Military pilots have the opportunity to fly jets with the most cutting-edge technology. Flight programs are competitive, and all five branches of the U.S. military have an air fleet and need pilots. You must specifically request to fly jets rather than helicopters if that is the path you want to take as an aviator. Jet pilots participate in combat air support and attack, and may even conduct reconnaissance missions. Men and women who want to fly jets in the military must meet strict qualification requirements and complete extensive flight training.

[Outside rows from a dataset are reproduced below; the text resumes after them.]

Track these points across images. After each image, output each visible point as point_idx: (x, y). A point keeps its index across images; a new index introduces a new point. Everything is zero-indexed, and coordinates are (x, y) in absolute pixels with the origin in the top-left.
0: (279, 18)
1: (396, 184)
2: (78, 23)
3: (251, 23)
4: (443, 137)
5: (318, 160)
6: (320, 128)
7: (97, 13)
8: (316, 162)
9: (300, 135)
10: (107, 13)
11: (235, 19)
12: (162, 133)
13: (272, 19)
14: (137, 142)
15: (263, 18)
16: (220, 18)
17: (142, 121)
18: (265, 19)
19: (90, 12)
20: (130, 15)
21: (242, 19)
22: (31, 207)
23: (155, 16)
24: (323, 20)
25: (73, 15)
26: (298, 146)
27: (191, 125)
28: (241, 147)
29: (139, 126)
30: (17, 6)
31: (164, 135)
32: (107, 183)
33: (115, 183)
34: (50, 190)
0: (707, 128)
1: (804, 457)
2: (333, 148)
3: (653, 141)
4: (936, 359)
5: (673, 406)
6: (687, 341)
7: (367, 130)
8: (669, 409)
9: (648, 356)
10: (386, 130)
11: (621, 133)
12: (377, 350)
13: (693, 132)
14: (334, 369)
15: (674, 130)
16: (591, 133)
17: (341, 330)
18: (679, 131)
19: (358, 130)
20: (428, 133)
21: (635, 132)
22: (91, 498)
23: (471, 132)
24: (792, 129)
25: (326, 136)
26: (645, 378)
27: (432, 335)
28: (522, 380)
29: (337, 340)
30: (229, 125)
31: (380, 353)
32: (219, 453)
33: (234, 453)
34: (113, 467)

All pilots are commissioned officers in the military. Specific commissioning requirements vary by branch, but all candidates must be citizens of the U.S. with at least a bachelor's degree. In addition, you must be in good legal and character standing. Drug use and criminal convictions may disqualify you from service. Officers may enter the service by attending a four-year military school, such as the U.S. Naval Academy or Air Force Academy, or by participating in the Reserve Officers’ Training Corps at an accredited university. If you already have completed a bachelor's degree, you may seek commission through officer candidate or training school.
To become an aviator, you must be in excellent physical health. You must get a comprehensive Class 1 Flight Physical and have normal color vision correctable to 20/20. In addition, you must meet the physical fitness and weight requirements of your branch. Pilots also face height restrictions. The Air Force, for example, requires pilots to be between 64 to 77 inches tall when standing and 34 to 40 inches tall when sitting.
Flight Aptitude Tests
Aviation applicants must take a multiple-choice military flight aptitude test. Each branch has its own aptitude test. The tests cover aviation information, instrument reading, mechanical comprehension, verbal ability and spacial skills. Prior to taking the exam, find out what topics are included in the aptitude test of your service branch and take time to study and prepare.
After being selected to become a pilot, you must complete flight training. The first year is initial training, followed by a second year of advanced flight training. You will complete classroom work and practice in simulators. Topics include FAA regulations, aerodynamics, engine operation, navigation systems and foul-weather flying. During advanced training, you will specialize in the specific jet you will fly during your career.
When you enlist in the military, you commit to serving for a specific period of time. Unlike civilian jobs, you may not simply quit the military whenever you want. The specific time commitment required for pilots varies by branch. The U.S. Navy, for example, requires pilots to serve eight years of active duty.